Szenarien für die Entwicklung der Emissionen
EU-weit geht der Ausbau des Anteiles der Schiene am gesamten Güterverkehr nur langsam voran. Von 2006 bis 2017 konnten Finnland und Ungarn einen Anstieg von knapp über 0,5 Prozent vermelden, bei allen anderen Mitgliedsstaaten war der Anteil rückläufig oder konstant. Im EU-Durchschnitt lag der Anteil des Schienenverkehrs am Gütertransport bei 17,3 Prozent im Jahr 2017. In einem ambitionierten Szenario könnte dieser Anteil bis 2030 auf 32,6 Prozent (siehe Abbildung) und in einem sehr ambitionierten Szenario sogar auf 41,7 Prozent steigen.
Abbildung: Erhöhung des Schienenanteils im Güterverkehr (ambitioniertes Modal Shift-Szenario)
<small>Quellen: Eurostat (2020); HWWI.</small>
Die damit verbundenen Emissionseinsparungen auf EU-Ebene summieren sich nach den Schätzungen des HWWI auf etwa 3,8 Millionen Tonnen CO2. In Bezug auf die aktuell über 1 Billion ausgestoßenen Tonnen CO2 verursacht durch den Transportsektor in der EU belaufen sich die Emissionseinsparungen durch den kombinierten Verkehr auf rund 1 Prozent. In der Tabelle sind die geschätzten Emissionsreduktionen auf Länderebene in Indexform dargestellt, wobei die EU-weiten Emissionen im Jahr 2017 als Referenzwert angesetzt wurden.

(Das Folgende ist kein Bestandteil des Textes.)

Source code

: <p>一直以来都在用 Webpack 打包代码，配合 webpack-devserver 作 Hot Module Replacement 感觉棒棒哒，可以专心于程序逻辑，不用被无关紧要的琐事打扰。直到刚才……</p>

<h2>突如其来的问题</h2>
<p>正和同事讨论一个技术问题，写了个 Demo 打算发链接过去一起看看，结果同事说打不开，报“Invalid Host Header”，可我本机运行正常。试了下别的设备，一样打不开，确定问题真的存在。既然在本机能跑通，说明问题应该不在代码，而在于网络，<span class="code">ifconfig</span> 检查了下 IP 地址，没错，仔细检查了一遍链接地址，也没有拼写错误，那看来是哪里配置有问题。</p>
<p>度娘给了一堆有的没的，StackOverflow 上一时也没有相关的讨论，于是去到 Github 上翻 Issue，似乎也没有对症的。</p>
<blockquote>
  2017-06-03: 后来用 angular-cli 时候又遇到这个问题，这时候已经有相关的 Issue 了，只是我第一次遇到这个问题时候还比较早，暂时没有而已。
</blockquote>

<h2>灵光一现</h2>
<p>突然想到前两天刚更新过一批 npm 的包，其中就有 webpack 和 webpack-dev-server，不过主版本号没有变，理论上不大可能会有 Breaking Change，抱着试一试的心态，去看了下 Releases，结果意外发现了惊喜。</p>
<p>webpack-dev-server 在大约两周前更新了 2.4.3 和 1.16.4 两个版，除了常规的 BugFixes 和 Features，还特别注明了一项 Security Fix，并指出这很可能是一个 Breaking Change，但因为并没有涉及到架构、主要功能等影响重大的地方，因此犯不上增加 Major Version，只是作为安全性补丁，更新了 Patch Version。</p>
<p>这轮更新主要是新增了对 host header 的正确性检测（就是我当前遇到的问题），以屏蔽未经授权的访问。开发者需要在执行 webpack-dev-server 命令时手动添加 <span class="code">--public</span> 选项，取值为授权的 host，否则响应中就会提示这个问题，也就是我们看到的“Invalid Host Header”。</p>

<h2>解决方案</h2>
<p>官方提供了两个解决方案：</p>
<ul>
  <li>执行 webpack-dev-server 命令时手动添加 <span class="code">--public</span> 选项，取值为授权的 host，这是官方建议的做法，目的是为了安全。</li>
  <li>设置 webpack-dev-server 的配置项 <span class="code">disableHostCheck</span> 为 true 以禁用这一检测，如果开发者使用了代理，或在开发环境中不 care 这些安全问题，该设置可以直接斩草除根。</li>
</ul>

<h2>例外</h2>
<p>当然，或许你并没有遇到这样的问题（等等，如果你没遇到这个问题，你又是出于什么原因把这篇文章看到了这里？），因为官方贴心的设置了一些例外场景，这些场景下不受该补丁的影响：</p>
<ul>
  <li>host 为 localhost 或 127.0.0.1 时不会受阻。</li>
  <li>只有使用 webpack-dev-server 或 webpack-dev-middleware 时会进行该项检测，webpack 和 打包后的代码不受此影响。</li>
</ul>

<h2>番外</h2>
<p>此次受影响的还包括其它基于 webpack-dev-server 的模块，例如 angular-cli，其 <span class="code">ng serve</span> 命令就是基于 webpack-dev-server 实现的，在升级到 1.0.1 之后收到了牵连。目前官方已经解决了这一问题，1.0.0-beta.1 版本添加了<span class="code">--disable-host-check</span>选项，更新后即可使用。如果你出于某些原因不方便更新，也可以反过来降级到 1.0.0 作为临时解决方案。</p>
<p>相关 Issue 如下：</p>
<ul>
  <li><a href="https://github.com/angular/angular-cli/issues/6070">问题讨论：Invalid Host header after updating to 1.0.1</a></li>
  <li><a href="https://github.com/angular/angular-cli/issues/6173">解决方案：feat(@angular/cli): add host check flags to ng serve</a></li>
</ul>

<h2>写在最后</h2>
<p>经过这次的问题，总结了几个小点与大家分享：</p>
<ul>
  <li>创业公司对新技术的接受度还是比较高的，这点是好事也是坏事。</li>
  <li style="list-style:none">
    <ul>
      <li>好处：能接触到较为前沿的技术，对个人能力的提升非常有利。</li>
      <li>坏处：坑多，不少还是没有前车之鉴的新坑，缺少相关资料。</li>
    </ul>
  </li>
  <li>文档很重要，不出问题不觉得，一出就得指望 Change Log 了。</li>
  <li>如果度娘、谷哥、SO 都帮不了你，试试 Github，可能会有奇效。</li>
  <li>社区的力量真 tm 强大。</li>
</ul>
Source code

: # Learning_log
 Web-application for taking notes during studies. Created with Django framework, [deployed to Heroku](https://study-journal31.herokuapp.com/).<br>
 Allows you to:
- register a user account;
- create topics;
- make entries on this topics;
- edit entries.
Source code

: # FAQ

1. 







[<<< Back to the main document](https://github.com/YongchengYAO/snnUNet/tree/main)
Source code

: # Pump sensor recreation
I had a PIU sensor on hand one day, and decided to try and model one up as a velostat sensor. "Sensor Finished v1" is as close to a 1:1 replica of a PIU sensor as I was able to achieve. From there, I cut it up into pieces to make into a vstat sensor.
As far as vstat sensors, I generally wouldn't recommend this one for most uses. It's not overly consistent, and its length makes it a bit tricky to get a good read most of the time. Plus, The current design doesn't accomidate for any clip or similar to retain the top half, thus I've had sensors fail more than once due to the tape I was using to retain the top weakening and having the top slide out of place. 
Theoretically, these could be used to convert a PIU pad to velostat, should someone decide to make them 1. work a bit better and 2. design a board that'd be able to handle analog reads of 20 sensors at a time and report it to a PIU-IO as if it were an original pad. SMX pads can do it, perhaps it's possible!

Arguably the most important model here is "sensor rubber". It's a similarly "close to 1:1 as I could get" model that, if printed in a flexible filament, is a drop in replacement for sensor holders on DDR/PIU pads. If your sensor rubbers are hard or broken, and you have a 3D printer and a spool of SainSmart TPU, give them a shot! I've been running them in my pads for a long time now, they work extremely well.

Tabelle: Index der Treibhausgasemissionen im Verkehrssektor nach Szenarien
<small>Quellen: Eurostat (2020); German Environmental Agency (2018); HWWI.</small>
Unsere szenariobasierten Projektionen zeigen insgesamt, dass eine Verlagerung des Güterverkehrs in der EU durch Modalverschiebungen die gesamten Treibhausgasemissionen des Verkehrssektors nicht signifikant senken kann. Selbst unter sehr optimistischen Modalverschiebungsszenarien und konstanten Gesamtfrachtvolumina würde die Emissionsreduzierung im Jahr 2030 nur 6,5 Prozent betragen (im Vergleich zu 2017).
Neben der weiteren Technologisierung des Verkehrs wie der Entwicklung neuer Antriebstechniken sind daher zugleich auf politischer Seite weitere Maßnahmen im Bereich der Kosteninternalisierung von Emissionen im Verkehrsbereich notwendig. Auch müssen technologieseitig vorhandene Potenziale zur Erhöhung der Kosteneffizienz multimodalen Transports gehoben werden. Insbesondere ein reibungsloser Übergang zwischen zwei Verkehrsträgern ist entscheidend für die effiziente Nutzung multimodalen Verkehrs. Daneben sind die langfristig wirkenden Trends mit ihren potenziell disruptiven Effekten im Auge zu behalten. Die Digitalisierung wird die Transportbranche weiter vorantreiben und die Wertschöpfungsketten mit ihren intermodalen Organisationsformen neugestalten (Jahn et al. 2018).